Saturday, December 15, 2018

Please Be Useful: Draft and Ideas so Far

I began in literature. You get into literature because this is where the big questions are solved. This is where life and death are treated with attention, beauty, dignity, bravery. Mortality is faced in the pages of Tolstoy. Self-knowledge and love found in George Eliot and Jane Austen. Humanity and second chances in Dickens. Vanities wrested away to be mirrored to you in the unfathomable depths of Melville. Quiet fires in Brontë, political machinations in Trollope; it would all be found in literature. This was my Real. Four years of college, and then a surprise acceptance into Rice University’s Phd program: I’d already made it.  


And then one summer my mother needed me: she was home alone, in pain, and I was thirty minutes away. I had spent a rare night in town after drinking with friends. I had just woken up in the afternoon and everyone else was at work. I didn’t call an ambulance because she wasn’t dying, but this was the first time I ever saw my mother crippled by something, and I just didn’t understand. She had recently undergone pelvic mesh surgery, and days later--slow days of apparent progress--intense waves of pain suddenly brought her back down.


What was I to do? This wasn’t in Dickens.

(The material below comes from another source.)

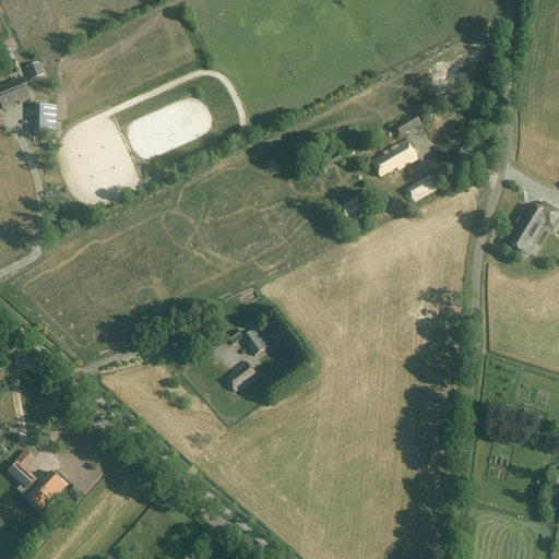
[(3,73),(18,68),(14,60),(1,66),(3,73)]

I drove to her as fast as I dared, helped her into my dusty Ford Escape, and drove another thirty minutes to the local hospital where she worked as an RN in Radiology. She was withdrawn and pale, but per her instructions we visited the internal medicine doctor instead of beelining for the ER. I was useless. Waiting and waiting and being wheeled here and there and finally to the radiology waiting room for an outpatient scan. She was pale, cold, weak, and shivering in pain. It was awful. Waiting. I felt completely out of my depth. I remember the absurdity of attempting to maneuver her wheelchair into a registration room--eyes tight with pain, body wracked over itself. We were going to answer questions they already had answers to. But all I knew to do was fall in line. I knew no shortcuts, or inside tracks. I could not advocate because I had no knowledge.


Mom saved herself, barely able to operate her own cell phone, but managing somehow to call her coworker. I just remember her saying “Come get me.” It was the same plea that got me to pick her up, and yet I had made no difference in her pain. But now help came. He swooped in, made eye contact with me and I saw myself, impotent and perhaps a bit in the way. Brian pulled her from registration (“You can take care of this, can’t you?”) and off they went. I stayed in the little room to confirm her birthday, her insurance, her address, her emergency contact. The little banalities you don’t care about when you’re on the patient side of medicine.


Somehow later I was standing over my mother who already looked better. Warm blankets piled over her form, now blessedly allowed to lay down in some patient prep room. They had made room for her because they could. Why hadn’t I asked for a warm blanket forty minutes ago? Why hadn’t I tried to track down her coworkers? Why hadn’t I taken care of my own mother?


She was seemingly swept to the CT table, the whole team working as a team. On 3, 1 2 3, and everybody moves with purpose because everybody had a job to do. Had I ever walked like that in my life? I noticed things I never had before. I remember crying like a child during the scan. My mother wasn’t dying, but she was in pain and I had done nothing about it. CT images appeared but I didn’t know what they meant. These tears were for my mother, but they were also for my own impotence.


Three years later I am standing in the same CT room as that day, but I’m wearing scrubs. It’s a stroke protocol and while the patient is being moved from the EMS cot to the CT table, I take a blood sugar just before the technologist begins the scan. This patient has been in the ER less than ten minutes and diagnostic imaging may be leading them down a road of definitive care. I get to watch the images flash on the screen. Perhaps today we see something glaring. I have a slightly more confident gait. I now sometimes move with purpose, even if only to crouch down to explain to a patient who I am and what my interaction with them will be that day. Sometimes they are in tears of pain, sometimes they are impatient and annoyed, sometimes confused, often a little scared.